Showing $\lim_{n\rightarrow \infty}n\left[\frac{1}{n^{\alpha +1}}(1^{\alpha}+2^{\alpha}+\cdots+n^{\alpha})-\frac{1}{\alpha+1}\right]=\frac{1}{2}$

Question

$$\lim_{n\rightarrow \infty}n\left[\frac{1}{n^{\alpha +1}}(1^{\alpha}+2^{\alpha}+\cdots+n^{\alpha})-\frac{1}{\alpha+1}\right]=\frac{1}{2}$$

I know that this can be solved by the Stolz theorem, as there, but when I do it myself, I first try this: $$\text{The origen}=\frac{\frac{1}{n}\sum_{i=1}^{n}(\frac{i}{n})^\alpha-\frac{1}{\alpha+1}}{\frac{1}{n}}$$, it seems that the summation is somehow like $\int_{0}^{1}x^{\alpha}dx$, but I do not know what to do next, Could it can be done following my method?
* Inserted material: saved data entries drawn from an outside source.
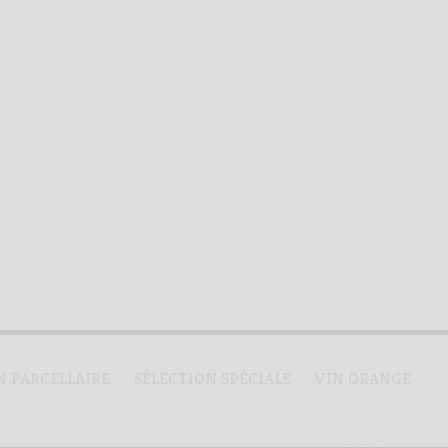
N PARCELLAIRE
SÉLECTION SPÉCIALE
VIN ORANGE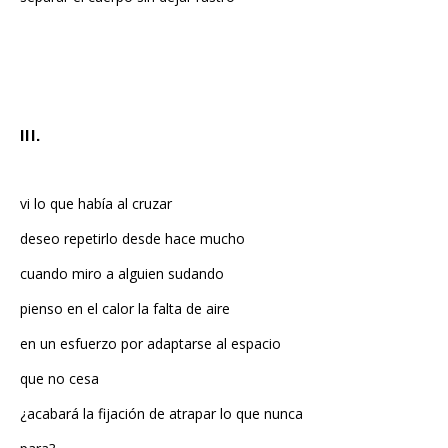
III.
vi lo que había al cruzar
deseo repetirlo desde hace mucho
cuando miro a alguien sudando
pienso en el calor la falta de aire
en un esfuerzo por adaptarse al espacio
que no cesa
¿acabará la fijación de atrapar lo que nunca
para?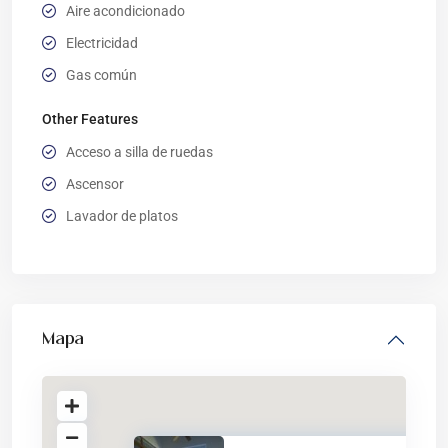
Aire acondicionado
Electricidad
Gas común
Other Features
Acceso a silla de ruedas
Ascensor
Lavador de platos
Mapa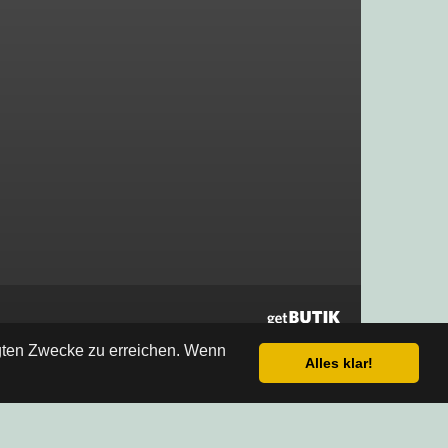
egten Zwecke zu erreichen. Wenn
Alles klar!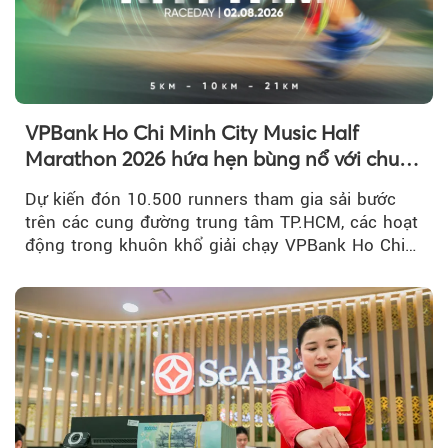
VPBank Ho Chi Minh City Music Half
Marathon 2026 hứa hẹn bùng nổ với chuỗi
hoạt động đa trải nghiệm
Dự kiến đón 10.500 runners tham gia sải bước
trên các cung đường trung tâm TP.HCM, các hoạt
động trong khuôn khổ giải chạy VPBank Ho Chi
Minh City Music Half Marathon...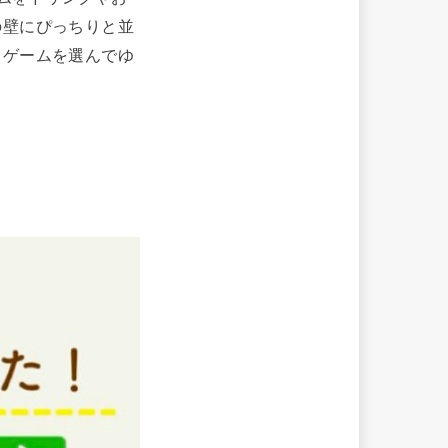
の壁にぴっちりと並
るゲームを選んでゆ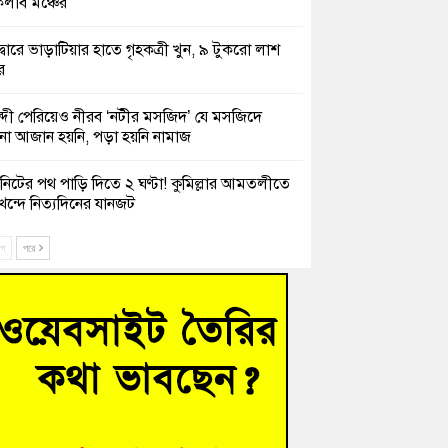
লাব মঞ্চের
দ্বারে ভাড়াটিয়ার হাতে গৃহকত্রী খুন, ৯ টুকরো লাশ
র
্দী পেরিয়েও নীরব ‘নটীর মসজিদ’ যে মসজিদে
 আজান হয়নি, পড়া হয়নি নামাজ
নিটের পথ পাড়ি দিতে ২ ঘণ্টা! কুমিল্লার আমতলীতে
খন্দে নিত্যদিনের যানজট
ক তিন সভাপতির স্মরণ সভা করলো কুমিল্লা প্রেসক্লাব
ে
পরে
সে দুই শতাধিক অভিবাসী উদ্ধার, বেশিরভাগই
াদেশি
চংয়ে নিখোঁজের ৩ দিন পর ফিশারির পুকুরে
শাচালকের মরদেহ উদ্ধার
েশাল ট্রাইব্যুনালে জুলাই গণহত্যার বিচার করেন,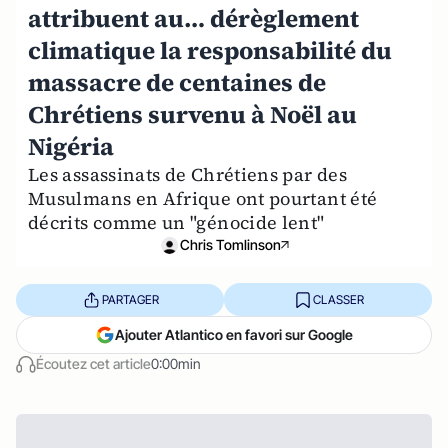
attribuent au… dérèglement
climatique la responsabilité du
massacre de centaines de
Chrétiens survenu à Noël au
Nigéria
Les assassinats de Chrétiens par des
Musulmans en Afrique ont pourtant été
décrits comme un "génocide lent"
Chris Tomlinson
PARTAGER
CLASSER
Ajouter Atlantico en favori sur Google
Écoutez cet article
0:00min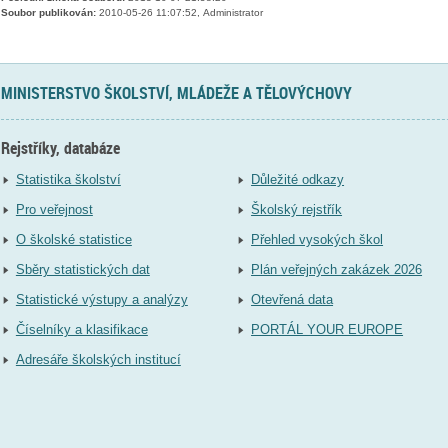
Soubor publikován:
2010-05-26 11:07:52, Administrator
MINISTERSTVO ŠKOLSTVÍ, MLÁDEŽE A TĚLOVÝCHOVY
Rejstříky, databáze
Statistika školství
Důležité odkazy
Pro veřejnost
Školský rejstřík
O školské statistice
Přehled vysokých škol
Sběry statistických dat
Plán veřejných zakázek 2026
Statistické výstupy a analýzy
Otevřená data
Číselníky a klasifikace
PORTÁL YOUR EUROPE
Adresáře školských institucí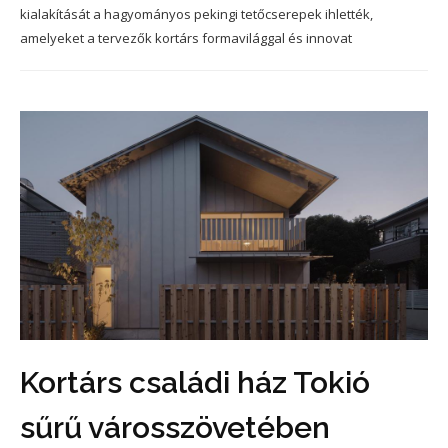
kialakítását a hagyományos pekingi tetőcserepek ihlették,
amelyeket a tervezők kortárs formavilággal és innovat
Kortárs családi ház Tokió
sűrű városszövetében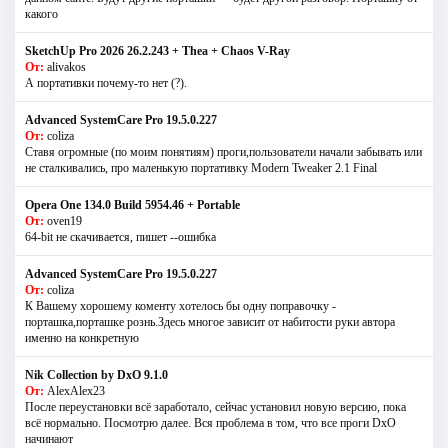
какого
SketchUp Pro 2026 26.2.243 + Thea + Chaos V-Ray
От:
alivakos
А портативки почему-то нет (?).
Advanced SystemCare Pro 19.5.0.227
От:
coliza
Ставя огромные (по моим понятиям) проги,пользователи начали забывать или
не сталкивались, про маленькую портативку Modern Tweaker 2.1 Final
Opera One 134.0 Build 5954.46 + Portable
От:
oven19
64-bit не скачивается, пишет --ошибка
Advanced SystemCare Pro 19.5.0.227
От:
coliza
К Вашему хорошему коменту хотелось бы одну поправочку -
порташка,порташке рознь.Здесь многое зависит от набитости руки автора
именно на конкретную
Nik Collection by DxO 9.1.0
От:
AlexAlex23
После переустановки всё заработало, сейчас установил новую версию, пока
всё нормально. Посмотрю далее. Вся проблема в том, что все проги DxO
начинают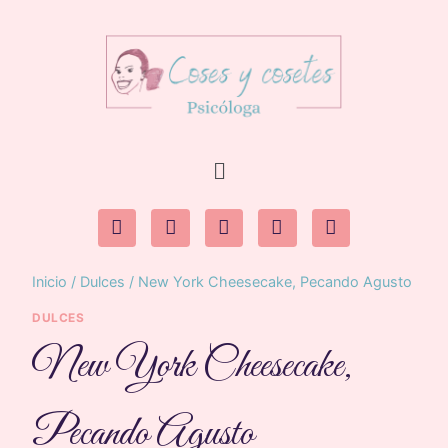
Inicio
/
Dulces
/
New York Cheesecake, Pecando Agusto
DULCES
New York Cheesecake,
Pecando Agusto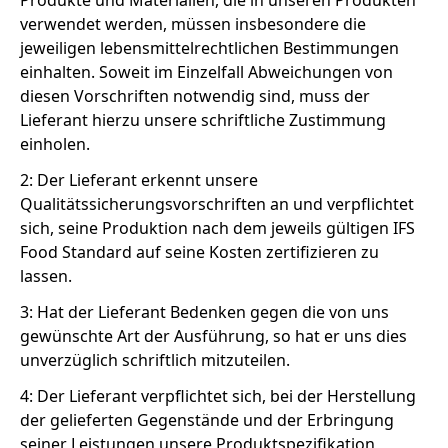
Produkte und Materialien, die in unseren Produkten
verwendet werden, müssen insbesondere die
jeweiligen lebensmittelrechtlichen Bestimmungen
einhalten. Soweit im Einzelfall Abweichungen von
diesen Vorschriften notwendig sind, muss der
Lieferant hierzu unsere schriftliche Zustimmung
einholen.
2: Der Lieferant erkennt unsere
Qualitätssicherungsvorschriften an und verpflichtet
sich, seine Produktion nach dem jeweils gültigen IFS
Food Standard auf seine Kosten zertifizieren zu
lassen.
3: Hat der Lieferant Bedenken gegen die von uns
gewünschte Art der Ausführung, so hat er uns dies
unverzüglich schriftlich mitzuteilen.
4: Der Lieferant verpflichtet sich, bei der Herstellung
der gelieferten Gegenstände und der Erbringung
seiner Leistungen unsere Produktspezifikation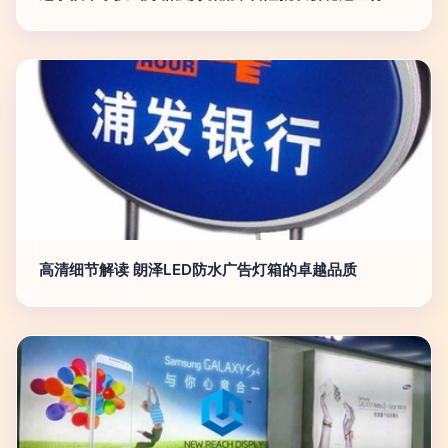
高清细节解读 朗泽LED防水广告灯箱的卓越品质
Thank you!

Answer 1

An appproach using Faulhaber formula.

Writing the limit $$L= \lim_{n\to \infty} \left(\frac{1}{n^{\alpha}}\sum_{k=1}^n k^{\alpha }-\frac{n}{\alpha +1}\right)$$ Using the Faulhaber formula we have the limit as $$\begin{aligned}L=\lim_{n\to\infty}\left(\frac{1}{n^{\alpha} }\left(\frac{n^{\alpha +1}}{\alpha +1} +\frac{n^{\alpha}}{2}+\sum_{k=2}^{\alpha} \frac{B_k}{k!}(\alpha)_{k-1} n^{\alpha -k+1}\right)-\frac{n}{\alpha+1}\right)=\lim_{n\to\infty}\left(\frac{1}{2}+\frac{1}{n^{k-1}}\sum_{k=1}^{\alpha}\frac{B_k}{k!}\frac{\alpha!}{(\alpha -k+1)!}\right)=\frac{1}{2}+\lim_{n\to \infty}\frac{F(\alpha,k)}{n^{k-1}}=\frac{1}{2} +0=\frac{1}{2}\end{aligned}$$ Here $B_k$ is kth Bernoulli number and$\displaystyle (\alpha)_{k-1} =\frac{\alpha !}{(\alpha-k+1)!}$ and since we are interested in evaluating the limit so the limit of latter sum $F(\alpha,k)$ is clear to us which is $0$.